In an NRP survey in Fulton, John Finlayson, president of the Fulton Neighborhood Association, said 70 to 75 percent said they wanted to make 50th Street safer and calm traffic. Finlayson said he thinks the re-striping will help. "50th Street has been dysfunctional as long as I can remember. We did that (re-striping) study, and it calmed 50th down and made it go smoother," he said.
Nussbaum said he also enjoyed the drive during the test period, and considers it to be a well-received implementation. He acknowledged some concern that slowing traffic too much might cause motorists to cut through neighborhoods. He said also that the plan should be a compromise with the business owners, to not drive them out of business. "We do not want to solve one problem and create another."
Finlayson agreed and said that the neighborhoods cannot have a good-quality residential area with out a quality commercial zone. However, he added that the plan’s safety bonuses would help commercial prospects. "When it’s calmer it will encourage people to walk to the businesses," Finlayson said.
Re-striping’s cost made the project appealing, Grube said. The expense is already factored into the county’s maintenance budget. Because it’s factored into regular maintenance, Grube was unable to provide a dollar amount for the plan.
Grube said he’s been altering the restriping plan to try and address business concerns. The Penn node will have no parking on the south side of 50th Street after the re-striping; at Xerxes, he said he’s still considering a business owners’ request to flip parking from the street’s north side to the south side to acquire more spaces.
Currently, the Bryant node can accommodate 62 parking spots during the day; with re-striping, it would only have 47. Grube said he reworked Bryant’s parking configuration by flipping it to the south side and was able to find space for eight additional spots.
Councilmember Barret Lane (13th Ward) said he supports the restriping project, based on last summer’s test. He said the redesigned street would better serve commercial and residential users.
Lane added that a compromise must be found and supports all efforts for maximized business parking.
County Commissioner Gail Dorfman, who represents parts of Southwest and St. Louis Park, said she too wants businesses to resolve their parking problems with the plan.

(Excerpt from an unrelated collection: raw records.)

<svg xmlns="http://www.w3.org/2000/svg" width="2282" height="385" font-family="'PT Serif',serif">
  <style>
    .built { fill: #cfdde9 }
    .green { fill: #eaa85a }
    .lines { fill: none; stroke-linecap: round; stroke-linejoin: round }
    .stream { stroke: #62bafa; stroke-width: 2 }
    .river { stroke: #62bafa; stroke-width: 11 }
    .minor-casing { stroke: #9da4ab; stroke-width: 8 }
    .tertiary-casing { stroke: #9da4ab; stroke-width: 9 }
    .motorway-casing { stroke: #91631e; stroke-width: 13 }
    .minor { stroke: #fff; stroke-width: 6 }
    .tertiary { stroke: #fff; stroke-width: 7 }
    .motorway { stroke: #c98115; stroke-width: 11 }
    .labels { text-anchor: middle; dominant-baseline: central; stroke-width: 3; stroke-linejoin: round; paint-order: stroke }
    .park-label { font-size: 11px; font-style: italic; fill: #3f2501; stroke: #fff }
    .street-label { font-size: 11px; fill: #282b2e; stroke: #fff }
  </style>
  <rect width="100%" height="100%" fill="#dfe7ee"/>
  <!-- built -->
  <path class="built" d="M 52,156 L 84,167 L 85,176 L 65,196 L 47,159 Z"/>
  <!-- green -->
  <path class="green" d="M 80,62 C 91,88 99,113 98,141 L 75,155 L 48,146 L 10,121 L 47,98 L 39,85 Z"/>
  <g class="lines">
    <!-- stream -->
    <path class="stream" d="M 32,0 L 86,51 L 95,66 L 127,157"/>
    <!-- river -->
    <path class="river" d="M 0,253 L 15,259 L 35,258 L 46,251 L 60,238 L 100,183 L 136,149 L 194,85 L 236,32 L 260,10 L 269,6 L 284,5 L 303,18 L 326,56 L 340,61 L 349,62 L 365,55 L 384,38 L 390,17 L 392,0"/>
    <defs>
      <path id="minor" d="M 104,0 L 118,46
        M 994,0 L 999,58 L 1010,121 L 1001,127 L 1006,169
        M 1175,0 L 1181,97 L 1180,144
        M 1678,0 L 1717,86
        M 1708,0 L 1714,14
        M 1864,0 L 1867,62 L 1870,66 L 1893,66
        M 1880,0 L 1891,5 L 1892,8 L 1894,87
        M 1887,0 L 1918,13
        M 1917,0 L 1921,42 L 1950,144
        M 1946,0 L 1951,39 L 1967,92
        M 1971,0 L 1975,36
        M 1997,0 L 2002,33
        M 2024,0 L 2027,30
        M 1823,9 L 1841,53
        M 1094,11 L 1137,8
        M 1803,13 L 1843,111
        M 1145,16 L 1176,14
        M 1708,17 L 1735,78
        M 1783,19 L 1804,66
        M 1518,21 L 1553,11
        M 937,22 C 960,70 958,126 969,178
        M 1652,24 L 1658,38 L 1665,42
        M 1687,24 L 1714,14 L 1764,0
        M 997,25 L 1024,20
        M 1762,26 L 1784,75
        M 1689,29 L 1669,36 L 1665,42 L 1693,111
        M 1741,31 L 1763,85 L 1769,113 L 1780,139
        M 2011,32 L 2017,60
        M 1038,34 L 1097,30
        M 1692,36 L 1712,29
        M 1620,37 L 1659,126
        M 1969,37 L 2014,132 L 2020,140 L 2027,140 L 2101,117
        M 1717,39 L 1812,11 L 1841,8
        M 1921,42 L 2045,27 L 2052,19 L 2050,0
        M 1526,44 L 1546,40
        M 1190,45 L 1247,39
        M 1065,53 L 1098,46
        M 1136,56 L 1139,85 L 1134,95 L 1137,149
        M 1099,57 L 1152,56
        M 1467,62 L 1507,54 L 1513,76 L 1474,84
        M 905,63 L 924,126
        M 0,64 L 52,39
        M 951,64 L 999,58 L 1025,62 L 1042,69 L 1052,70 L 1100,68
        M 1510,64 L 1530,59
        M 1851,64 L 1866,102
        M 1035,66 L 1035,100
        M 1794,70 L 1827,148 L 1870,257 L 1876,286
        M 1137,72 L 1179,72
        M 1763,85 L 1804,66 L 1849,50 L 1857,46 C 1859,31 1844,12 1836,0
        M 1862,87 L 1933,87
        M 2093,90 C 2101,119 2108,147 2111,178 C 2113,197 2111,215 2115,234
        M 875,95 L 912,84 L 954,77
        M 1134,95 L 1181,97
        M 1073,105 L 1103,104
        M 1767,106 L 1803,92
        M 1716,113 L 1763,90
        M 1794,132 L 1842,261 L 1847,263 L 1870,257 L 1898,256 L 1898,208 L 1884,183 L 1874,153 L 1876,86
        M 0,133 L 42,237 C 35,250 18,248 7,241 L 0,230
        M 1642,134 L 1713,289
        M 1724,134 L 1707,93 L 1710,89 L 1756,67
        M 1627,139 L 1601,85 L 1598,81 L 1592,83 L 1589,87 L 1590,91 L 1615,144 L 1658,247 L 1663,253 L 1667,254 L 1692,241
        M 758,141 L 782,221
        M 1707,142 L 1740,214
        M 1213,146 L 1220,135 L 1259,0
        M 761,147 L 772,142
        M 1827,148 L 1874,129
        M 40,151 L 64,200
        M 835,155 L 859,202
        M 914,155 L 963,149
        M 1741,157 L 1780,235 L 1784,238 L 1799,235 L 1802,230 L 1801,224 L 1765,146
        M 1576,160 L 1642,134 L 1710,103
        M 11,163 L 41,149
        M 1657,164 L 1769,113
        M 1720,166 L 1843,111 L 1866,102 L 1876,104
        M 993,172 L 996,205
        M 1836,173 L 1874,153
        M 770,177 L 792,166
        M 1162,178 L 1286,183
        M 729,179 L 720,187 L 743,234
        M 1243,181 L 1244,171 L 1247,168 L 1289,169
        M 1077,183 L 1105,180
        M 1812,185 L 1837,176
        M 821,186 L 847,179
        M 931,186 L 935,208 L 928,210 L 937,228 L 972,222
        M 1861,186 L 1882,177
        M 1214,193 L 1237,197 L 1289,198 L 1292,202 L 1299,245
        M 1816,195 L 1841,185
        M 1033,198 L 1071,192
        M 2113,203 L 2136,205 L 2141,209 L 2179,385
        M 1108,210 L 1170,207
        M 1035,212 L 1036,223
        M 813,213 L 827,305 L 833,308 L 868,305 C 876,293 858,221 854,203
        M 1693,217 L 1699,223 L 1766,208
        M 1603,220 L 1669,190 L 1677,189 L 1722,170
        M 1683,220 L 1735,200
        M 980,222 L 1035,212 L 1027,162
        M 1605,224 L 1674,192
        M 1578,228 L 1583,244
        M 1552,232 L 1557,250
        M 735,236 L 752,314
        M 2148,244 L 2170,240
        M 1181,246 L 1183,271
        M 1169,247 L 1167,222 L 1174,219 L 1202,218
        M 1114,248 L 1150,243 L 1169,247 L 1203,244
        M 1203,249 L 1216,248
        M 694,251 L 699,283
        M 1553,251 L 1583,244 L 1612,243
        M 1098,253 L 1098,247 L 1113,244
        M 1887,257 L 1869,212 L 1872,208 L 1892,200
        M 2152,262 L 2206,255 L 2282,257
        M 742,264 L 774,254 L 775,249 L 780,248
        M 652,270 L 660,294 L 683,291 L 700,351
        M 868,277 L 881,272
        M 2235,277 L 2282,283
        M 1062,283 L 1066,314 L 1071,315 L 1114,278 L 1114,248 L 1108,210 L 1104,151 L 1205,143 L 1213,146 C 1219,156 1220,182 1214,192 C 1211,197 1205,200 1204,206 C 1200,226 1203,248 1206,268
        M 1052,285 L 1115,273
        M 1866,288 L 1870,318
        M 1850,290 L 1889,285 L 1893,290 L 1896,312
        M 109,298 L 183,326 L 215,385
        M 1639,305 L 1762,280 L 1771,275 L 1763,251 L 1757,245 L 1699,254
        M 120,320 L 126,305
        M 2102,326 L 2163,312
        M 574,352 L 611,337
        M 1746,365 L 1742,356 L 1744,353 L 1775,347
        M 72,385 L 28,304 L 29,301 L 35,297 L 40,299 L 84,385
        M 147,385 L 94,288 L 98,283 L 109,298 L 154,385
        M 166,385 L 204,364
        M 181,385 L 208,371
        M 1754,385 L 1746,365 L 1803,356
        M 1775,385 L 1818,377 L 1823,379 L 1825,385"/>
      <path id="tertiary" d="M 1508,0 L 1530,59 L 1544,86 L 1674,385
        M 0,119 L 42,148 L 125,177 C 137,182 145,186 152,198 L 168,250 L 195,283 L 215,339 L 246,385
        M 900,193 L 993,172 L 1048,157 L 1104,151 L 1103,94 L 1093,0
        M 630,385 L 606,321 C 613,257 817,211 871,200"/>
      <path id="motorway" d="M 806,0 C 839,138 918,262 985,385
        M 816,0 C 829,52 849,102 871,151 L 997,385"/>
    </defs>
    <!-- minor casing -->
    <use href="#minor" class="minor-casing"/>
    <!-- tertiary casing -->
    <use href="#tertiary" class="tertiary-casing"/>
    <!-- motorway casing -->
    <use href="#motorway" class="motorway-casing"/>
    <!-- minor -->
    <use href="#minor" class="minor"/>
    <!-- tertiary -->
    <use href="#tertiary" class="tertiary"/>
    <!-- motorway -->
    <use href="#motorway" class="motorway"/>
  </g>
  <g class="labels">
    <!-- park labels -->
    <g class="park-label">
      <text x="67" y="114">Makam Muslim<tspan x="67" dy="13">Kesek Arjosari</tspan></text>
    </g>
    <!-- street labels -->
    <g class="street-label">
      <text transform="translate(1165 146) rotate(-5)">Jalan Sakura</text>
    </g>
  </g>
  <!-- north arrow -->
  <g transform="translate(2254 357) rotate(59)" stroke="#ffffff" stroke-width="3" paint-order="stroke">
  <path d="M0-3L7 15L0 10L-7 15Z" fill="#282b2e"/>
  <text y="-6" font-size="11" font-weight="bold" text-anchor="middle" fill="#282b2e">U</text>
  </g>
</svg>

But she said it’s important for residents and business owners to understand that this is only the beginning of county projects on 50th.
Dorfman said the county will totally reconstruct 50th Street in six years. Because the reconstruction is so far off, she said, further details on it are not available.
Dorfman said that because the street will be redone soon, it should be some comfort for those still unhappy with the modified re-striping plan. "It’s only paint," she said.
The public still has time to comment, Dorfman said, citing a soon-to-be announced public meeting scheduled for May, before plan implementation.